Não basta só talento, tem que ter conhecimento e oportunidade. O que o Baccarelli faz não tem preço: resgatar jovens da periferia que não têm acesso à cultura. Tal oportunidade foi fantástica na vida do meu filho. Dan está na faculdade de música. Ele sempre estudou em escola pública aqui em Guarulhos, onde moramos.

CABEÇA DE MÃE
Dan acorda às 5h. Vai até Heliópolis de ônibus ou de carona. De lá, vai para a faculdade e só chega em casa meia-noite. Pegou o rumo da vida. Fui vendo tudo acontecer e mudei minha cabeça.
Quando vim do Ceará para São Paulo, aos 20 anos, fui vendedora de loja. Hoje trabalho numa casa de repouso.
Numa folga, passei o maior susto quando o telhado daqui de casa foi destruído naquela chuva de granizo [em 21 de setembro]. O gelo chegou a 10 cm na rua.

HERANÇA DE PAI
Transformei parte da nossa cozinha em sala de música. É aqui que guardamos os instrumentos. O caçula, Gad, toca cavaquinho. Só quer saber de futebol e pagode, mas aprendeu violino em seis meses. Não fico sem meu violão. Comprei um trompete, mas os vizinhos reclamaram do barulho. Dan ensaia no quarto dele. Violino é mais suave. Gosto de ouvir os ensaios. Ele está bem técnico.
O maestro Roberto Tibiriçá o elogiou, dizendo que ele é um menino brilhante.
Com a bolsa de R$ 900, Dan paga a faculdade. Não me dá despesa. Meu salário de professor não chega a R$ 1.000, quase o mesmo que ele ganha como estudante.
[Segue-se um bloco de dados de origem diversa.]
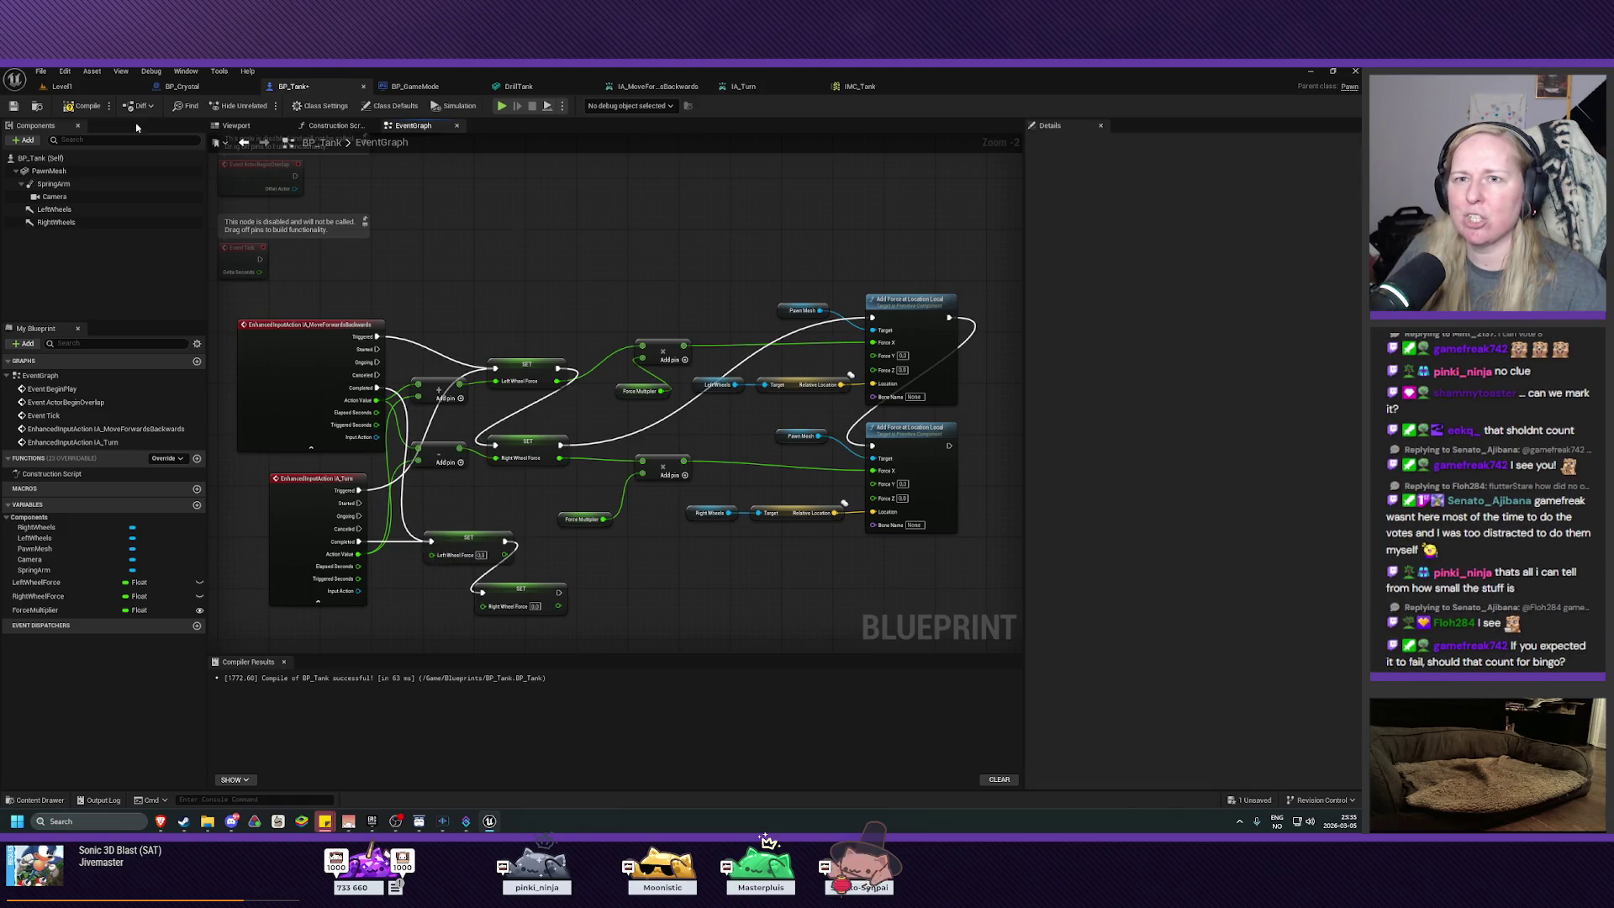
click(82, 106)
click(62, 86)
Não aguento mais dar aula, pego só metade da carga horária. O ambiente escolar é muito truculento. Você não consegue dar aula, sofre violência a todo momento.
Outro dia, passou uma reportagem sobre a turnê no jornal do meio-dia. Eu mostrei o Dan para os meus colegas. Ficaram surpresos. Até me chamaram para tocar na escola no Dia do Professor.